Quando me apercebi que a Cristina Drios, que conheço pessoalmente e por quem tenho muitíssima simpatia, ia lançar um livro com Caravaggio como personagem central, fiquei de imediato entuasiasmada: afinal, este pintor está, com Vermeer e Hopper, enre os meus favoritos... E acabei de aperceber-me que todos trabalham a luz de forma única e espantosa e de ficar cheia de vontade de estudar a questão e escrever um ensaio, como se ainda fosse aluna de doutoramento do IHA e tivesse tempo para isso! (provavelmente já há algo no género, mas é irrelevante)
Retomemos o tema em questão.
Leio sempre os livros de pessoas que conheço e com quem simpatizo com muito receio. Temo não gostar e ser forçada a dizê-lo, apontando todas as razões, porque não sou capaz de ser desonesta nisto. Nenhum autor agradeceria uma falsa opinião, mesmo se de um insignificante - que não é crítico de revista, nem tem um blogue com milhares de visitas. No caso de Adoração, aconteceu o mesmo. Peguei-lhe assim que o comprei, entre o entusiasmo e o receio. E vi confirmadas as duas coisas.
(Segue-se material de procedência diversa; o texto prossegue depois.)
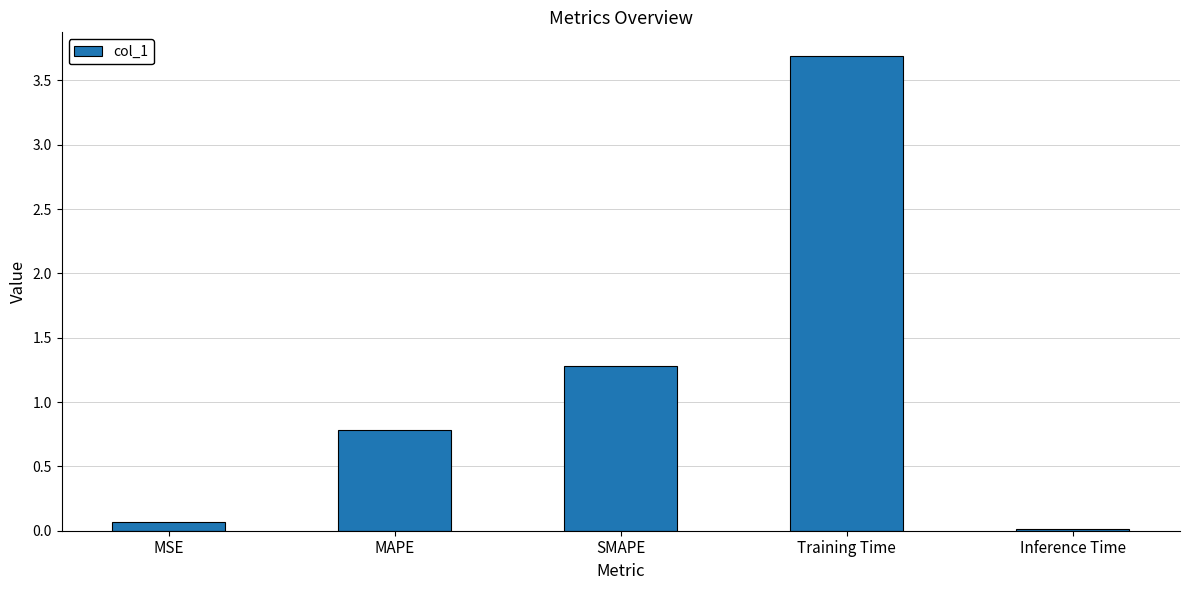

At which label is the value closest to 1?

MAPE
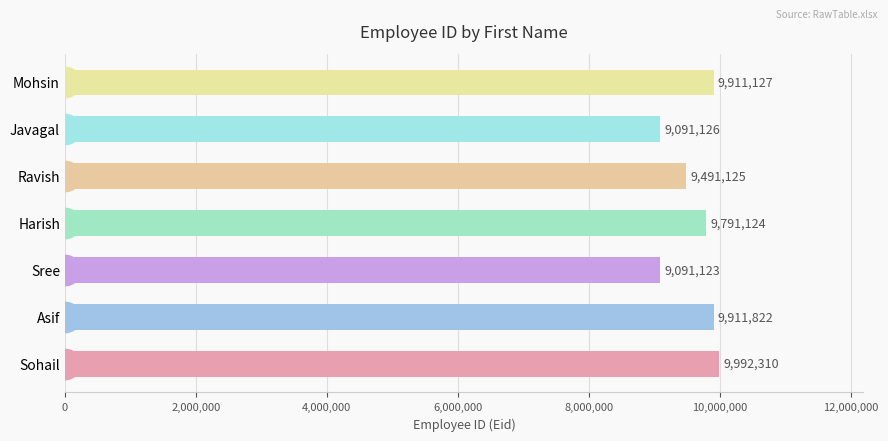

Reading bottom to top, what are all the values shown in this chart?

9992310	9911822	9091123	9791124	9491125	9091126	9911127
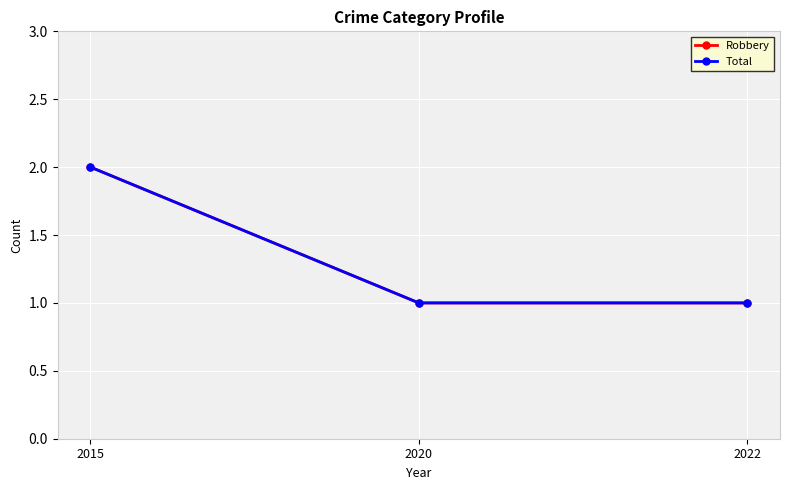

What are all the series names shown in the legend?

Robbery, Total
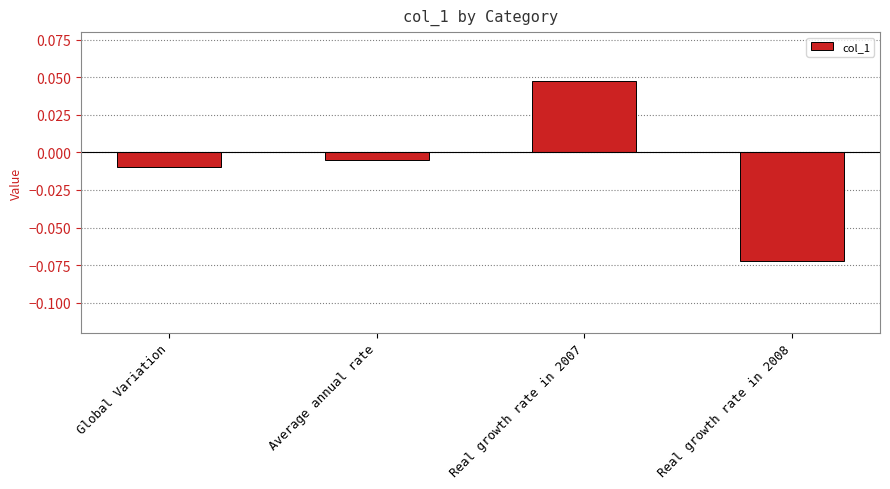

How many data points does each series have?

4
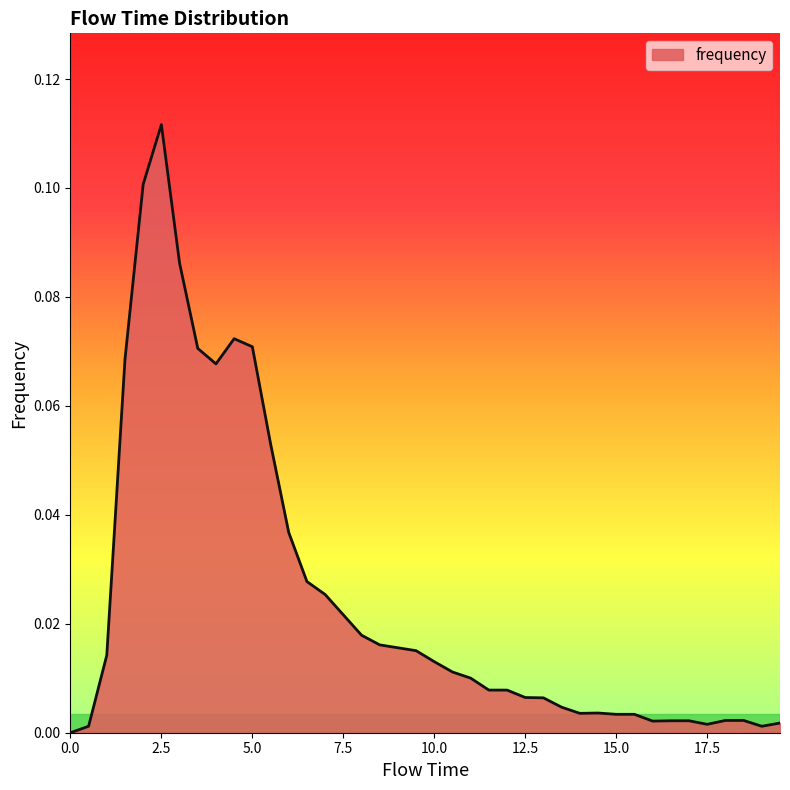

Which category has the highest value across all series?

2.5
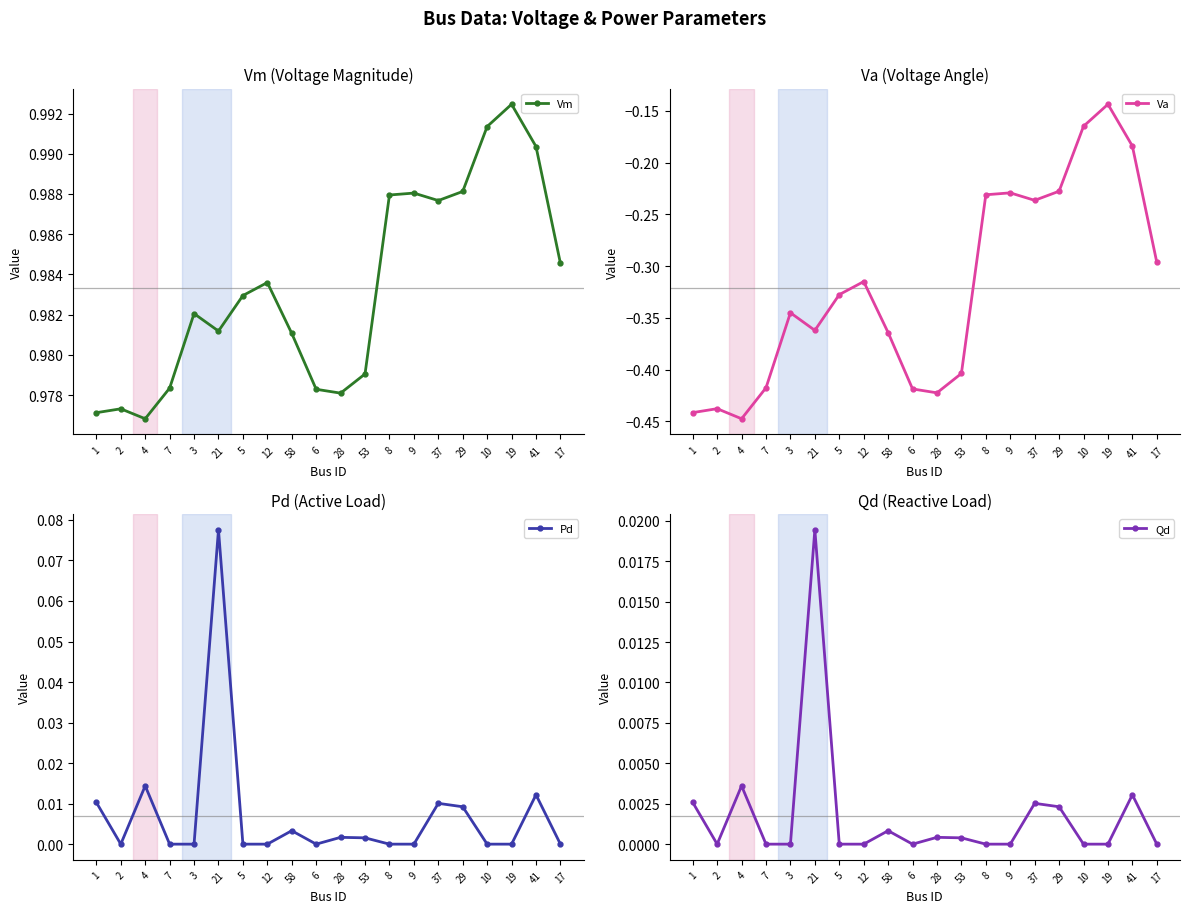

Reading left to right, transcribe all the data shown in this chart.

Vm: 1=1.0	2=1.0	4=1.0	7=1.0	3=1.0	21=1.0	5=1.0	12=1.0	58=1.0	6=1.0	28=1.0	53=1.0	8=1.0	9=1.0	37=1.0	29=1.0	10=1.0	19=1.0	41=1.0	17=1.0
Va: 1=-0.4	2=-0.4	4=-0.4	7=-0.4	3=-0.3	21=-0.4	5=-0.3	12=-0.3	58=-0.4	6=-0.4	28=-0.4	53=-0.4	8=-0.2	9=-0.2	37=-0.2	29=-0.2	10=-0.2	19=-0.1	41=-0.2	17=-0.3
Pd: 1=0.0	2=0.0	4=0.0	7=0.0	3=0.0	21=0.1	5=0.0	12=0.0	58=0.0	6=0.0	28=0.0	53=0.0	8=0.0	9=0.0	37=0.0	29=0.0	10=0.0	19=0.0	41=0.0	17=0.0
Qd: 1=0.0	2=0.0	4=0.0	7=0.0	3=0.0	21=0.0	5=0.0	12=0.0	58=0.0	6=0.0	28=0.0	53=0.0	8=0.0	9=0.0	37=0.0	29=0.0	10=0.0	19=0.0	41=0.0	17=0.0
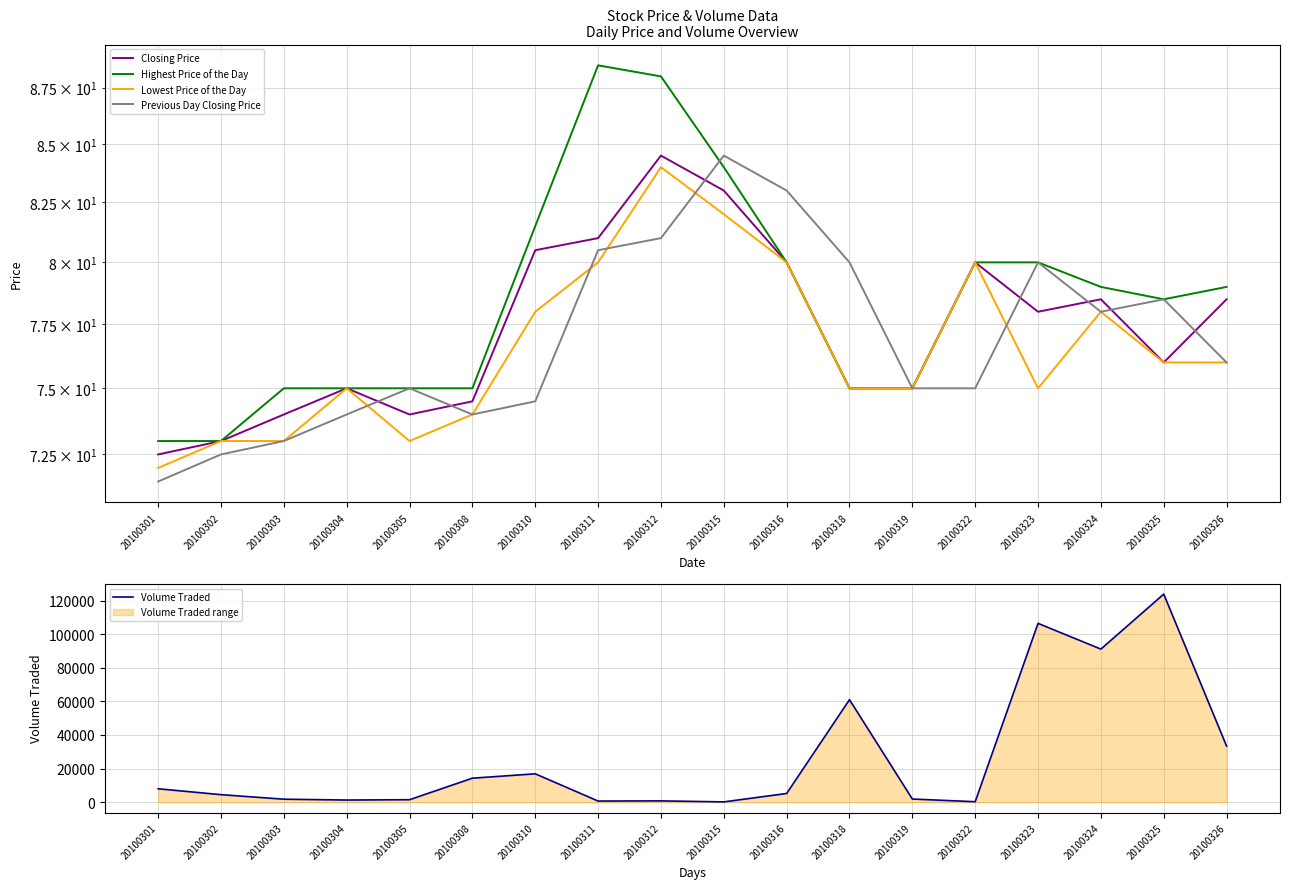

Between which two adjacent categories do Closing Price and Previous Day Closing Price first intersect?

20100304 and 20100305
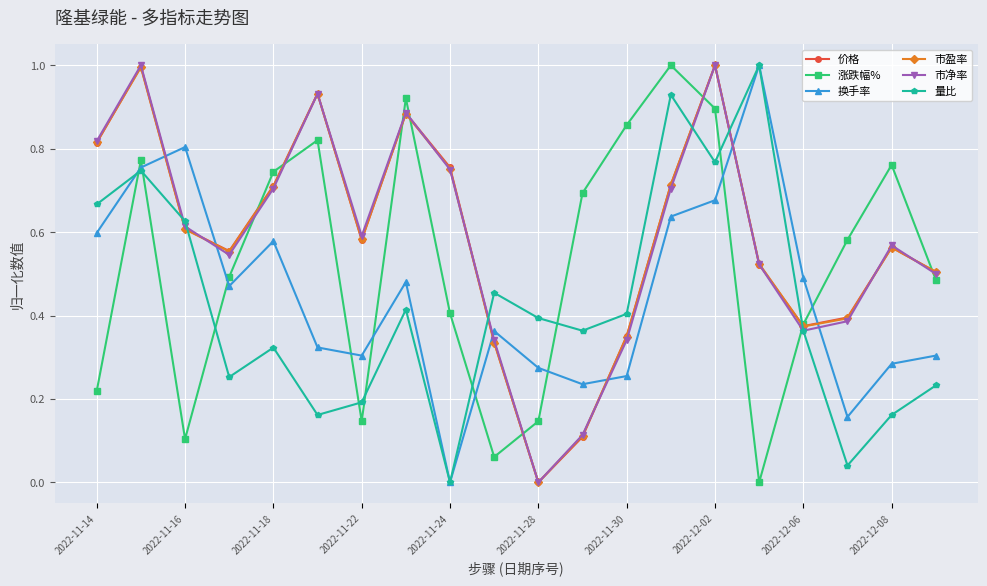

What is the maximum value shown in the chart?

1.0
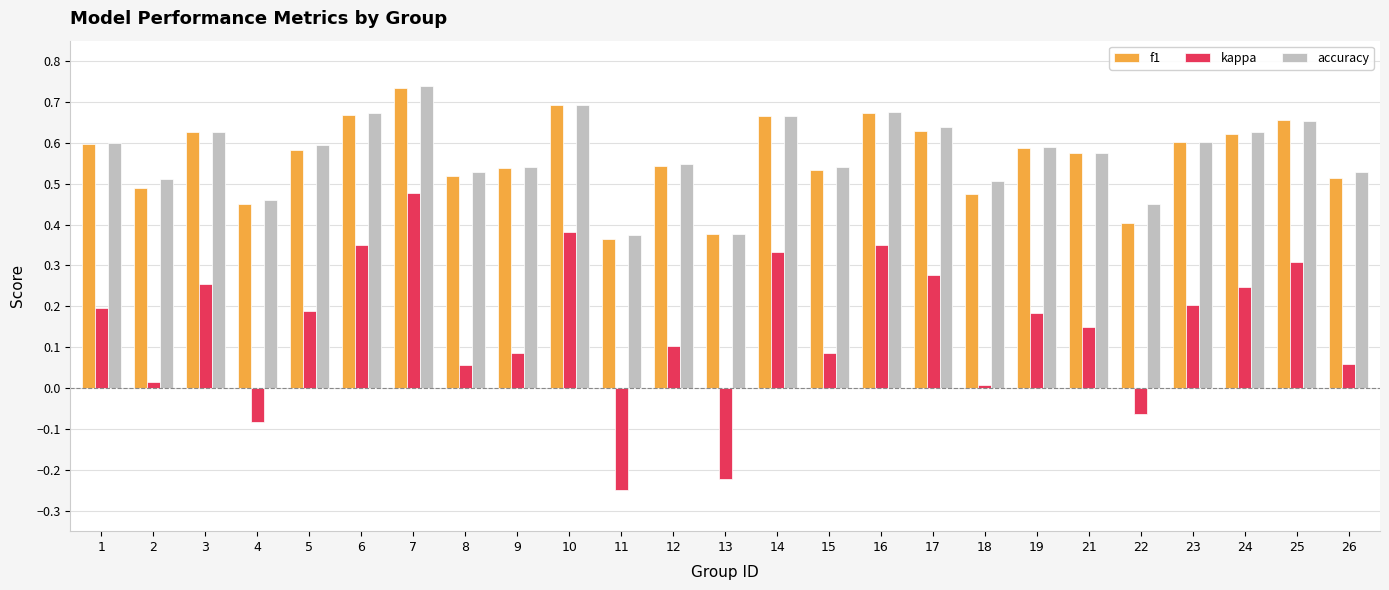

The kappa series shows 0.1 at 1. True or false?

False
Adianto já: a Cristina escreve muitíssimo bem. Domina a pena, o termo, a linha, cria imagens belíssimas, e insere a realidade na ficção - o facto na ilusão - de forma admirável, desenhando a história de modo a, uma vez terminada, não se estar certo de onde termina uma e começa a outra. Eu, que tanto admito Caravaggio, adorei saber mais sobre ele, ficar com uma noção, ainda que com o seu natural grau de fantasia, do homem escondido no chiaroscuro. Claro que, como apaixonada de História, também me fascina sempre a inserção na época, e a Cristina foi exímia também nisso, o momento histórico como eu gosto dele - os ambientes, sobretudo, os detalhes - estão lá na perfeição e foi um prazer lê-los. Senti o cheiro das laranjas, o calor siciliano, os suores, fluídos e excreções associados às ruas e ao próprio Caravaggio, a formalidade das relações na nobreza, as contenções e frustrações a que eram forçados, escondidos, como numa composição em chiaroscuro, nos espaços vazios entre as linhas, nas sombras das palavras, no silêncio do que não chega a ser dito. E fico encantada também quando um livro me obriga a ir verificar como é certa obra, para melhor entender certo excerto, ou se uma pintura existiu ou é liberdade criativa. Aconteceu-me imenso, por exemplo, n'A Virgem das Amêndoas, e aqui também. Oh, alegria!
Com tanto de bom, há alguma coisa de que tenha gostado menos? Sim.
É que li, há tempo, Os Olhos de Tirésias, também da Cristina, passado na Primeira Grande Guerra e que, como Adoração, alterna presente com passado e os interliga e, do meu ponto de vista, o faz melhor. Em Adoração, começamos no presente, com um acontecimento marcante e uma personagem feminina - e outra masculina - que se prometiam importantes, mas que depois estiveram menos presentes e foram menos relevantes do que esperaria. Por vezes esperava um capítulo em que um deles fizesse a ponte entre os acontecimentos do passado e os do presente, mas não surgia e, porque elas foram poucas, o twist final pareceu-me um pouco súbito - faltou-se ali qualquer coisa para a compreensão da história. Claro que nisto a culpa pode ser minha, porque leio quando estou cansada, e claro que o enredo central não o do presente, mas o de Caravaggio, e estas personagens um pretexto... o que deita por terra, em parte, estas questões, que continuam, porém, a perturbar a minha leitura da obra.
Nada disto vem em detrimento do bem que a Cristina escreve, claro, e do muito que vale a pena ler este livro. E Os Olhos de Tirésias. Façam o favor de ler também Os Olhos de Tirésias.